Sum of all powers of two Prove that for any positive integer $n$, there exists a nonnegative integer $k$ with the property that $n$ can be written as a sum of the numbers $2^0,2^1,\dots,2^k$, each appearing once or twice.
It seems that we should begin with the canonical representation of $n$ as a sum of powers of two. To make sure that every powers of two appears, we will need to "break down" some powers of two to fill in the gaps.
 A: Consider the binary representation of $\,n+1 = 2^{k+1}+\sum_{j=0}^k b_j 2^j \;\mid\; b_j \in \{0,1\}\,$, then:
$$n = 2^{k+1}-1+\sum_{j=0}^k b_j2^j = \sum_{j=0}^k 2^{j}+\sum_{j=0}^k b_j2^j = \sum_{j=0}^k (b_j+1)2^j \quad \style{font-family:inherit}{\text{where}}\;\; b_j+1 \in \{1,2\}$$
A: Basically, as you say, fill in the gaps.

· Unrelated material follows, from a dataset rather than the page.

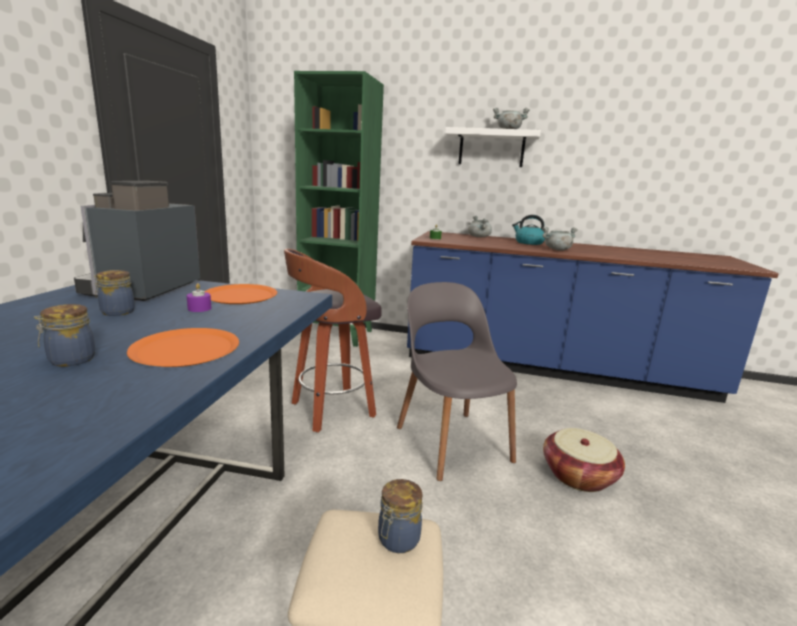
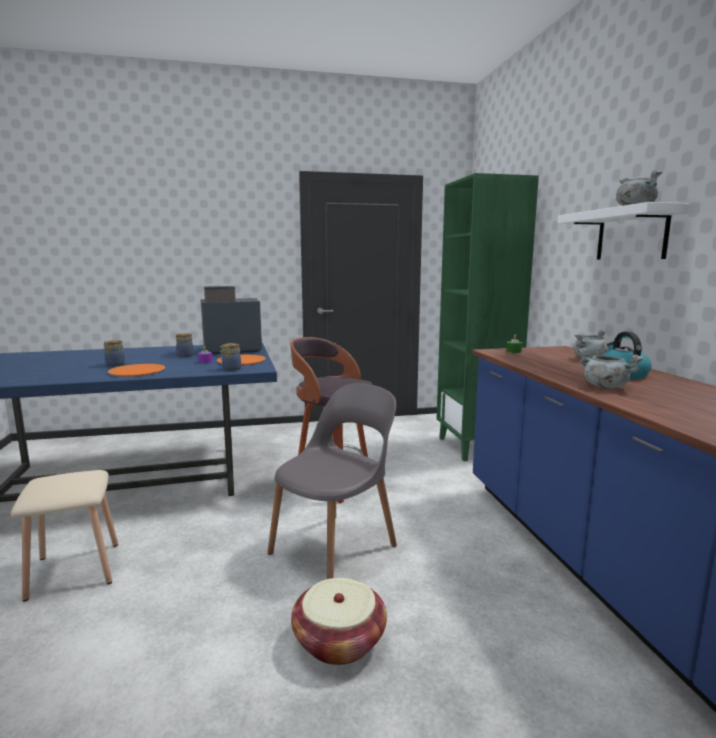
camera: 65 degrees right, 5 degrees down
jar [378,479,423,553] -> jar moved to [220,343,241,371]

We can always write a positive integer $n$ as a sum of powers of $2$ using the binary expansion:
$$n = \delta_0 2^0 + \delta_1 2^1 + \ldots + \delta_k 2^k,$$
where $\delta_i \in \lbrace 0, 1\rbrace$. Take the least $m$ such that $\delta_i = 0$, and consider the least $l > m$ such that $\delta_l = 1$. Then, we can write:
$$n = 2^0 + \ldots + 2^{m-1} + 2\cdot 2^m + 2^{m+1} + \ldots + 2^{l-1} + \delta_{l+1} 2^{l+1} + \ldots + \delta_k 2^k.$$
Note that, while this doesn't necessarily reduce the number of gaps, it does push the start of the first gap further along. You could consider using strong induction on $\lfloor\log_2(n)\rfloor - m$, where $m$ is the start of the first gap.

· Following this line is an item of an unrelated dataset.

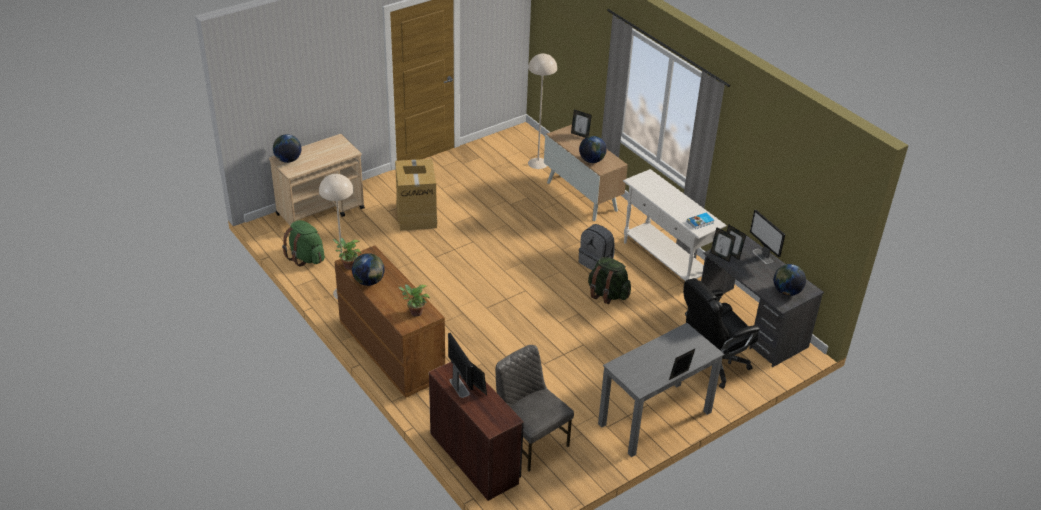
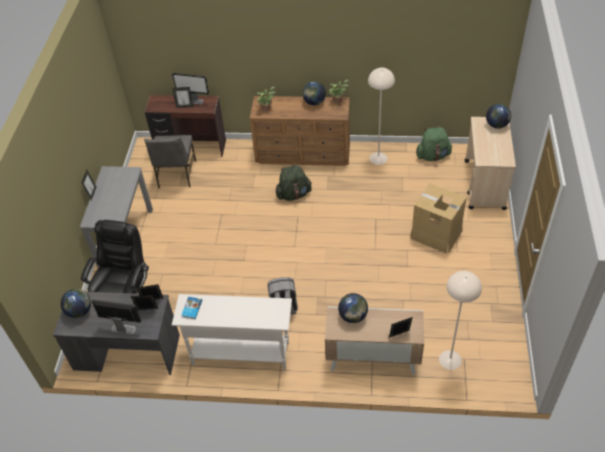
camera: 135 degrees right, 10 degrees up
grey chair [495,345,574,471] -> grey chair turned 90 degrees clockwise [144,135,196,188]
green backpack [588,257,631,304] -> green backpack moved to [276,164,312,201]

A: Given any binary string $\overline{b_n\dots b_1b_0}(b_i\in \{0, 1\}, b_n = 1)$ , consider the following procedure:

Repeat 1, 2, and 3 until the string does not contain '0':
  
  
*
  
*$10\mapsto 02$: If $\overline{b_{j +1}b_j} = 10$, let $\overline{b_{j +1}b_j} \gets02$.
  
*Delete the highest digit if it is 0.
  
*$20\mapsto 12$: If $\overline{b_{j +1}b_j} = 20$, let $\overline{b_{j +1}b_j} \gets 12$.
  

The procedure will eventually end and give the string you want. To see why this procedure will end, note that if we define $m = \max\{i\colon b_i = 0\}$ for string $\overline{b_n\dots b_1b_0}$, then $m \leq n -1$ and decreases by at least 1 during one loop (1-2-3). As a consequence, this procedure will end in at most $n$ steps. 

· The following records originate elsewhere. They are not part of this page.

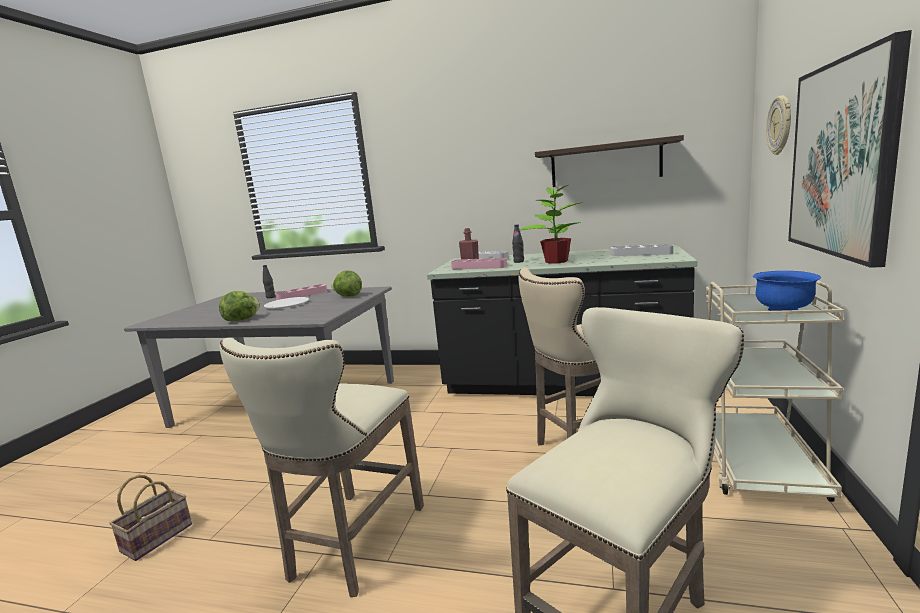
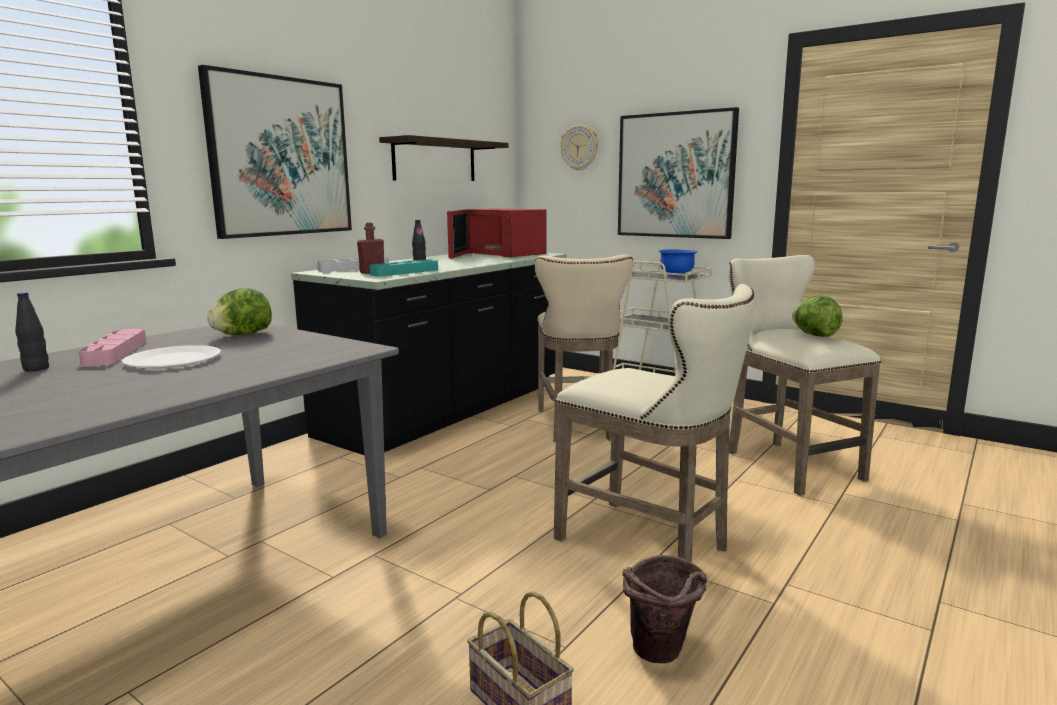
camera: 70 degrees left, 0 degrees up
lettuce [219,291,260,321] -> lettuce moved to [792,295,843,337]
pink tray [451,258,507,269] -> turquoise tray [369,259,438,277]
potted plant [519,184,583,264] -> none
grey tray [610,244,673,256] -> red microwave [447,208,547,258]
none -> picture [198,65,352,239]
none -> brown bucket [623,555,707,663]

As an example, given '110101', this procedure gives
$110101 \mapsto 102021 \mapsto 101221 \mapsto 021221 \mapsto 21221$. 
A: The following statements are equivalent:
$$n=c_02^0+c_12^1+\cdots+c_k2^k\text{ for some }c_0,c_1,\dots,c_k\in\{1,2\}$$
$$n=2^0+2^1+\cdots+2^k+m\text{ where }0\le m\le2^0+2^1+\cdots+2^k$$
$$2^0+2^1+\cdots+2^k\le n\le2(2^0+2^1+\cdots+2^k)$$
$$2^{k+1}-1\le n\le2^{k+2}-2$$
$$2^{k+1}-1\le n\lt2^{k+2}-1$$
$$2^{k+1}\le n+1\lt2^{k+2}$$
$$k+1\le\log_2(n+1)\lt k+2$$
$$k+1=\lfloor\log_2(n+1)\rfloor$$
$$k=\lfloor\log_2(n+1)\rfloor-1$$
A: If you can write all numbers from $0$ to $2^n-1$ using sums of powers of $2$ from $2^0$ to $2^{n-1}$, then you can write any number from $0$ to $2^{n+1}-1$ using sums of powers of $2$ from $2^0$ to $2^n$ by representing it as the number from $0$ to $2^n-1$ and then adding $2^n$. The property holds for $n=0$, therefore by induction it holds for all $n$.